▶ Activity
Only lines containing the string "scolastico" belong in the answer; find them in the records and copy them.

▶ Records shown
+-------+

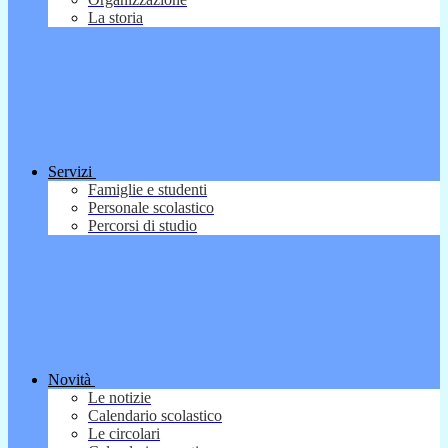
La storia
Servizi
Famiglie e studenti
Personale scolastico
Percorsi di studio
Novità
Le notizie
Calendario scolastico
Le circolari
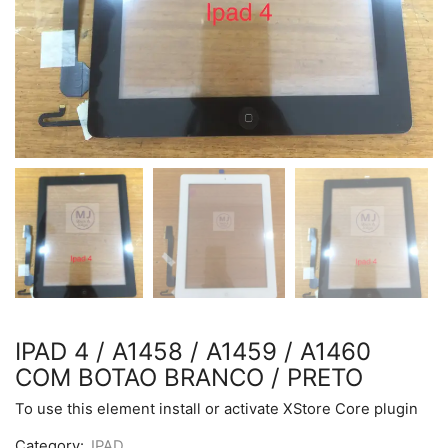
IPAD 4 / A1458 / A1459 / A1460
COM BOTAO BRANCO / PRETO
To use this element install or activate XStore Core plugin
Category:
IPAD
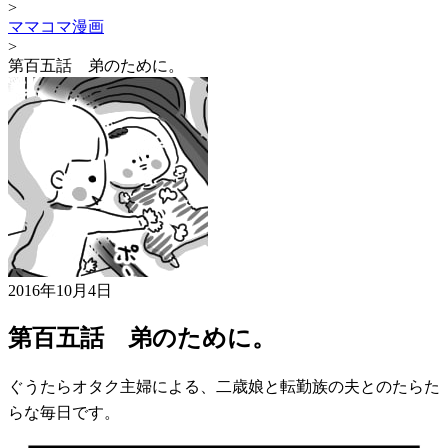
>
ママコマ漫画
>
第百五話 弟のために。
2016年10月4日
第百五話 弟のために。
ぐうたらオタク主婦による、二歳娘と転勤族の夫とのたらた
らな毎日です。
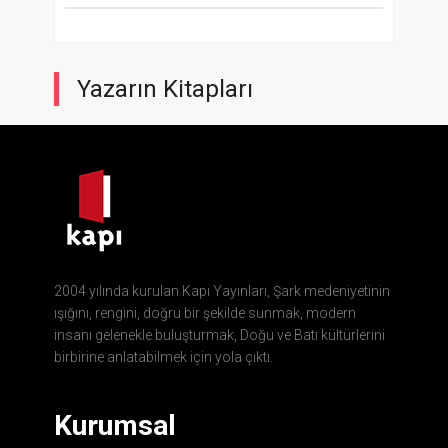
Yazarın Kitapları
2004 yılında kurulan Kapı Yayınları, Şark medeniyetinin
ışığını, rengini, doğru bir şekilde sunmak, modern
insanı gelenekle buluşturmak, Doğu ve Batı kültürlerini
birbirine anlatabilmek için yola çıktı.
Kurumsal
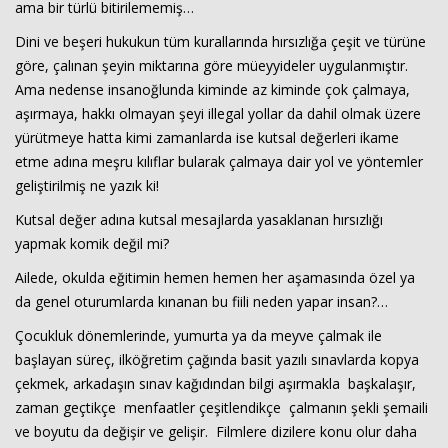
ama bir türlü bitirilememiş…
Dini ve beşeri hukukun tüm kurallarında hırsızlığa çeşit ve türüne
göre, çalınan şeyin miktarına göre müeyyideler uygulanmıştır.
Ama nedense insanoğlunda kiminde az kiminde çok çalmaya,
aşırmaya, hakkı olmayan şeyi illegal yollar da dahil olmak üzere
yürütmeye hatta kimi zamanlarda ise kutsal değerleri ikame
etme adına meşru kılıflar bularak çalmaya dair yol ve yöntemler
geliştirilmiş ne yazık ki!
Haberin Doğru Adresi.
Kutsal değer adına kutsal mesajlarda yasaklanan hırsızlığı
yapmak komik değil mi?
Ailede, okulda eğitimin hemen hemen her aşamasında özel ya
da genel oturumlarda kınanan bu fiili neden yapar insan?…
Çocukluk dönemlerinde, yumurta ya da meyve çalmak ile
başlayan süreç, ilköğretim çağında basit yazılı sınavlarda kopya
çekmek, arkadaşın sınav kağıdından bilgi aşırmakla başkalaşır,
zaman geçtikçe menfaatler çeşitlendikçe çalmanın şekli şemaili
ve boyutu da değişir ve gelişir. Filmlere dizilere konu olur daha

+-------+

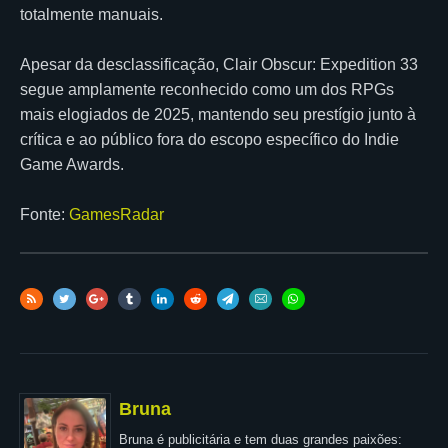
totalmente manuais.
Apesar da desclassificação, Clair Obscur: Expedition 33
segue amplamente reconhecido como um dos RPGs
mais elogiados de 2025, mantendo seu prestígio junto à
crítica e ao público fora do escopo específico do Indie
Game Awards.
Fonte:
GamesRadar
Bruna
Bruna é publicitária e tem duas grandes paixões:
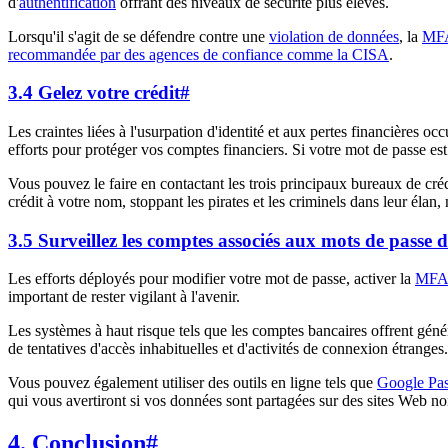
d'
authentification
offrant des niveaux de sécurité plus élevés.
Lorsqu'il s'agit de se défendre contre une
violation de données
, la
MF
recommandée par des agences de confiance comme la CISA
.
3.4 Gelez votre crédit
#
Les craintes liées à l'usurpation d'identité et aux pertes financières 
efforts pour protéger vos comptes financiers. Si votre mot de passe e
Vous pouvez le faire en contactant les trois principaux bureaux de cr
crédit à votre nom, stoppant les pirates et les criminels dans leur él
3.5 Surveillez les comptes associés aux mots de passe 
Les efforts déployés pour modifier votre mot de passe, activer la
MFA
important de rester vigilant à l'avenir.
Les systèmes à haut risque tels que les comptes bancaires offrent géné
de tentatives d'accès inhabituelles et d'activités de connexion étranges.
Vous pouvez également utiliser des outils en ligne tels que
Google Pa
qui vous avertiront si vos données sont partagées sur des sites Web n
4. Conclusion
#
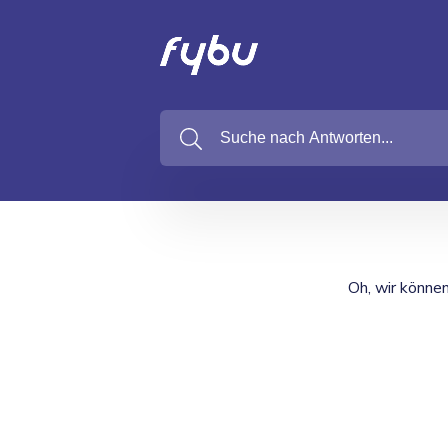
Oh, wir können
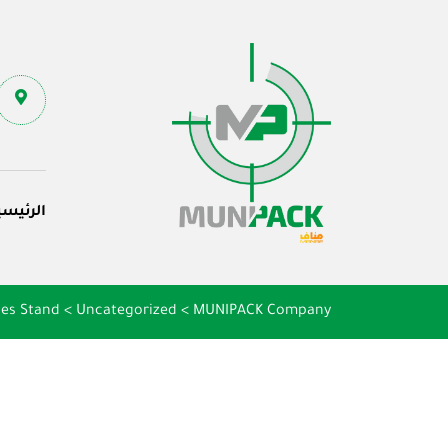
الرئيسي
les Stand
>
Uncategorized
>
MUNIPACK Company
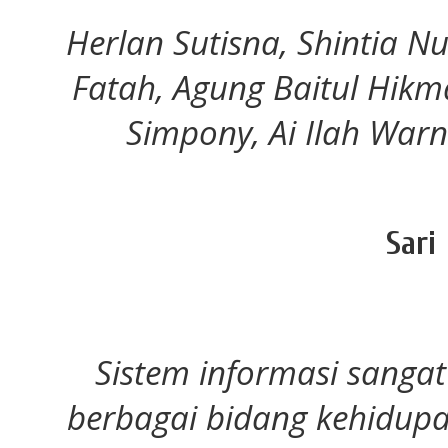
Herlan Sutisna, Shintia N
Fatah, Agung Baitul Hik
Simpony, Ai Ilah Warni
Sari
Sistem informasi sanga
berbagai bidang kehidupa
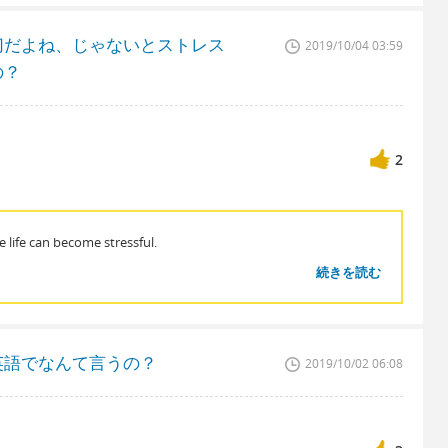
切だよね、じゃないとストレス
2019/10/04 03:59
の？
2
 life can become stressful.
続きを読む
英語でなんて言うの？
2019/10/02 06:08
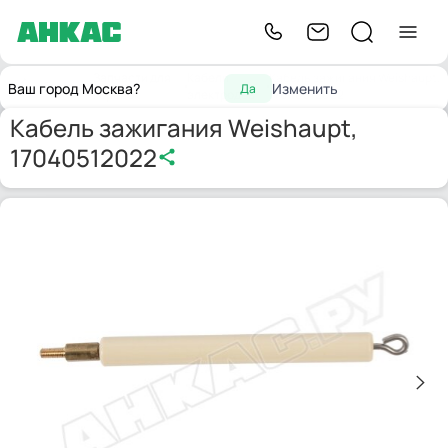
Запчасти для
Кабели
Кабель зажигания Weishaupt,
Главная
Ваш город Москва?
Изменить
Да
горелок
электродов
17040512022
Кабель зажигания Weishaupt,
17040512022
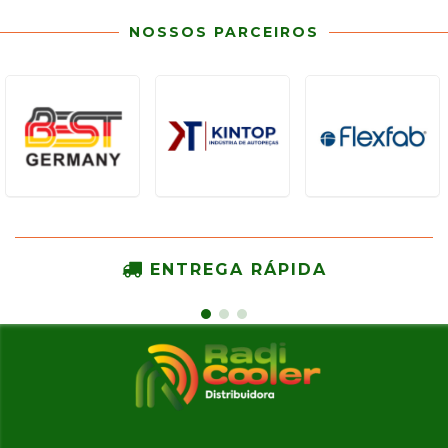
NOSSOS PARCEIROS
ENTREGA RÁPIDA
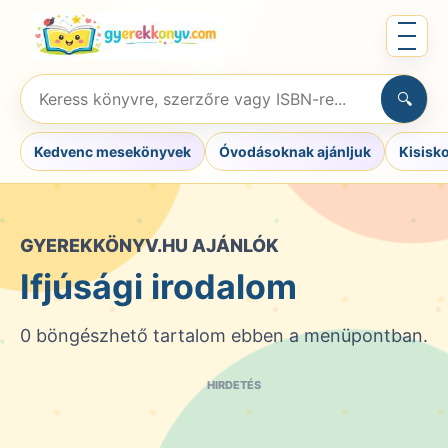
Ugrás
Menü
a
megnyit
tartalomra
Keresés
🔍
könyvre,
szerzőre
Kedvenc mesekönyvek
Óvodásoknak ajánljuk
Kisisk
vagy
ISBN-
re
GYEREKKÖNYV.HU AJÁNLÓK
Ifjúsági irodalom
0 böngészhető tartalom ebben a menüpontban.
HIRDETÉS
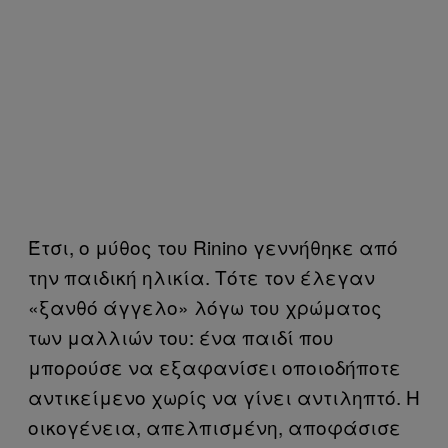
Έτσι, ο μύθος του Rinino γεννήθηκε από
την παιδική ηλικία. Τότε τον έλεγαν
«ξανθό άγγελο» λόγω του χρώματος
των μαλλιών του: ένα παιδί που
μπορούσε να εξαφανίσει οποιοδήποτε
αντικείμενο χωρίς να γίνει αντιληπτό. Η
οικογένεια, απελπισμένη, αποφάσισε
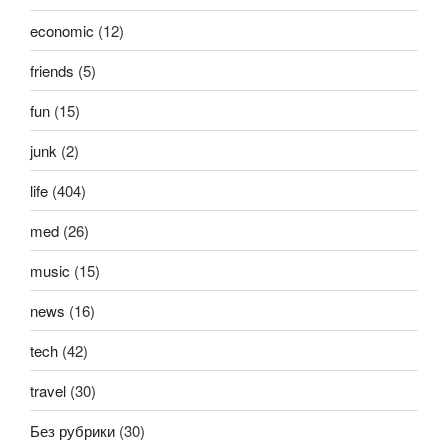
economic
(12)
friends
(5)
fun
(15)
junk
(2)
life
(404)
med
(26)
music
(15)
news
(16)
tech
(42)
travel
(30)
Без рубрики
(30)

+-------+

▶ Solution below
Personale scolastico
Calendario scolastico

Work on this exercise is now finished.